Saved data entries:
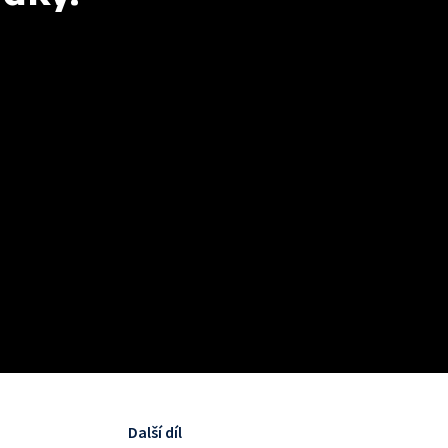
Další díl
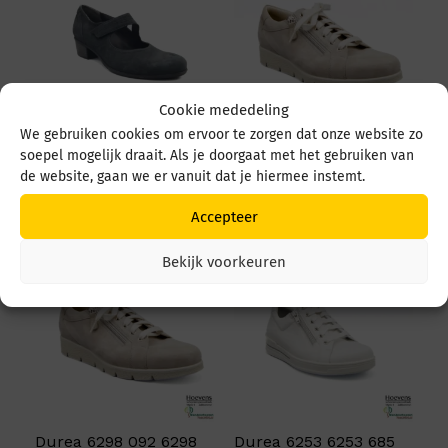
Cookie mededeling
We gebruiken cookies om ervoor te zorgen dat onze website zo
Durea 5679 5679 035
Durea 6298 095 6298
soepel mogelijk draait. Als je doorgaat met het gebruiken van
4549 Zwart
0945 1514 Avorio
de website, gaan we er vanuit dat je hiermee instemt.
€
219,95
€
249,95
Accepteer
Bekijk voorkeuren
Durea 6298 092 6298
Durea 6253 6253 685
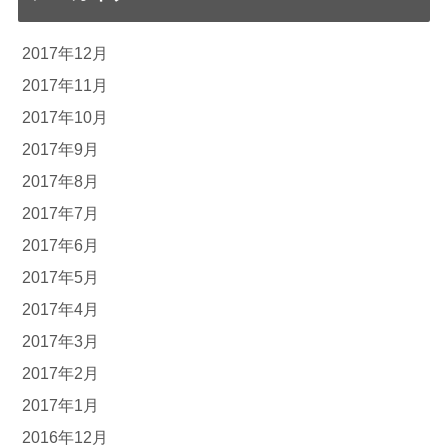
2017年12月
2017年11月
2017年10月
2017年9月
2017年8月
2017年7月
2017年6月
2017年5月
2017年4月
2017年3月
2017年2月
2017年1月
2016年12月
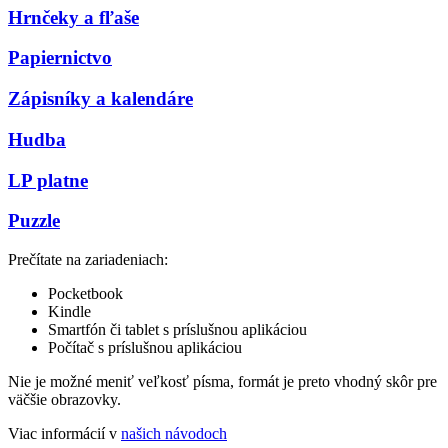
Hrnčeky a fľaše
Papiernictvo
Zápisníky a kalendáre
Hudba
LP platne
Puzzle
Prečítate na zariadeniach:
Pocketbook
Kindle
Smartfón či tablet s príslušnou aplikáciou
Počítač s príslušnou aplikáciou
Nie je možné meniť veľkosť písma, formát je preto vhodný skôr pre
väčšie obrazovky.
Viac informácií v
našich návodoch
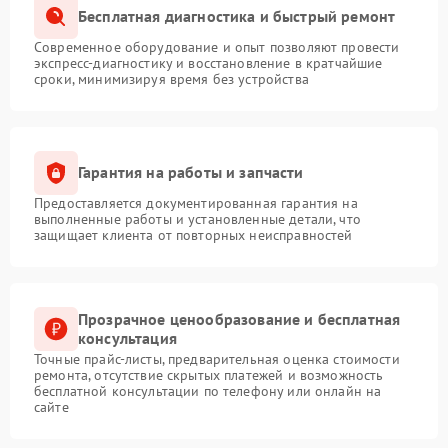
Бесплатная диагностика и быстрый ремонт
Современное оборудование и опыт позволяют провести
экспресс-диагностику и восстановление в кратчайшие
сроки, минимизируя время без устройства
Гарантия на работы и запчасти
Предоставляется документированная гарантия на
выполненные работы и установленные детали, что
защищает клиента от повторных неисправностей
Прозрачное ценообразование и бесплатная
консультация
Точные прайс-листы, предварительная оценка стоимости
ремонта, отсутствие скрытых платежей и возможность
бесплатной консультации по телефону или онлайн на
сайте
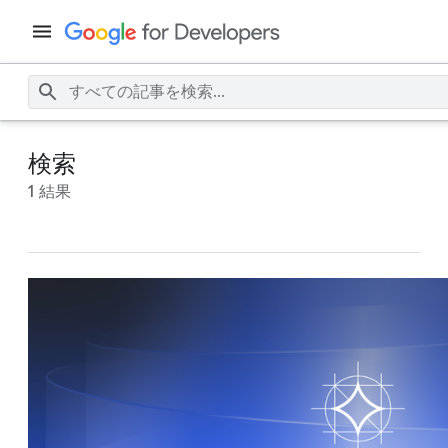
検索
1 結果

EXERCISE DETAILS: Count the lines above that contain the word "Durea", and give only that number.

YOUR SOLUTION: 4